**TASK ITEM**. Extract every line of the data below that contains the string "които". Letter case counts, so match only that exact capitalization.

SUPPLIED ENTRIES Block Start

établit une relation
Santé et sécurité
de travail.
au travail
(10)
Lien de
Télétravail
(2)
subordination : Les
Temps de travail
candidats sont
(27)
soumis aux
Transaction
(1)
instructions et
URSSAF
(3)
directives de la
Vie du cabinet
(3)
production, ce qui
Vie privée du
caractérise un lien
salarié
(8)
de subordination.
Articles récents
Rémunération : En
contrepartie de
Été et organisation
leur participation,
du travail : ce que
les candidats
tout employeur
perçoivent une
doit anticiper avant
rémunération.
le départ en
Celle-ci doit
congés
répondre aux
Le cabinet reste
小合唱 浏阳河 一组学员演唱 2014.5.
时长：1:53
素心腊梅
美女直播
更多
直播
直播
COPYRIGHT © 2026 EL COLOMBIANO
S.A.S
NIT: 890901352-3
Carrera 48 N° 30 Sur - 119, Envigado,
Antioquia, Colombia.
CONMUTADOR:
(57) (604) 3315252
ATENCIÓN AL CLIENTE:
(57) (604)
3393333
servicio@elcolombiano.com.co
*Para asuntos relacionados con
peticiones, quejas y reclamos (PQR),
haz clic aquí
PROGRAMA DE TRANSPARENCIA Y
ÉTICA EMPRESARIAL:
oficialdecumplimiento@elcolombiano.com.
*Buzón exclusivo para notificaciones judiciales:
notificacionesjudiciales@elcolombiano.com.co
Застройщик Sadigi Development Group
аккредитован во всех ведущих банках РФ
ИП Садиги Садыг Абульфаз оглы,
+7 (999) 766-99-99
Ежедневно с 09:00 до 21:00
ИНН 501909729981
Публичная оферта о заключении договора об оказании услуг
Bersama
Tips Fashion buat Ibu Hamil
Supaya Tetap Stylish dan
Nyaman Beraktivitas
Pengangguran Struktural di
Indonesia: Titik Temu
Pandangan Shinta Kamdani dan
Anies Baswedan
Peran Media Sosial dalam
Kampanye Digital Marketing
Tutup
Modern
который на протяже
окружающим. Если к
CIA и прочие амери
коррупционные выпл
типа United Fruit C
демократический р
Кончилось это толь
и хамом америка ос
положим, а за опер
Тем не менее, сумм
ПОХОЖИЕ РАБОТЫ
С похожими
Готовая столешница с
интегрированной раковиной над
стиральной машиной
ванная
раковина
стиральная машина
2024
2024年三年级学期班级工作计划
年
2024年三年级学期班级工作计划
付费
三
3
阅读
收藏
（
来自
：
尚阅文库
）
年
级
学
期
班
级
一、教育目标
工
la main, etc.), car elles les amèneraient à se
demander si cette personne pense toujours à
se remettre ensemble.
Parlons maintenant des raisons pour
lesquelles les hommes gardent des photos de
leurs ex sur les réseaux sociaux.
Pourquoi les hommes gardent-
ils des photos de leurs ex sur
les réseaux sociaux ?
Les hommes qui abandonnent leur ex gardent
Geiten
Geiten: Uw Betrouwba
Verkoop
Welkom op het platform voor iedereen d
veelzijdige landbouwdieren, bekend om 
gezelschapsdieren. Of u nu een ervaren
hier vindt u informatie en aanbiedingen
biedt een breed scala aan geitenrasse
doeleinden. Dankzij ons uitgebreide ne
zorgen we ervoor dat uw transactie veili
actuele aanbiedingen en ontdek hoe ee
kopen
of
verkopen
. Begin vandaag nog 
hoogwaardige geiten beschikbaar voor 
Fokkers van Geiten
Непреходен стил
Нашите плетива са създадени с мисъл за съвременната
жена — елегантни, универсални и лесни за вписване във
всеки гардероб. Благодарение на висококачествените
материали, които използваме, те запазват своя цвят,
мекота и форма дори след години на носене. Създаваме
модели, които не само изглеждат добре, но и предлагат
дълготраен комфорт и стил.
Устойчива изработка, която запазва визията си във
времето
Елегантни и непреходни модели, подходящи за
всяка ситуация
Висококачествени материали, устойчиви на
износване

SUPPLIED ENTRIES Block End

**TASK ANSWER**.
материали, които използваме, те запазват своя цвят,
модели, които не само изглеждат добре, но и предлагат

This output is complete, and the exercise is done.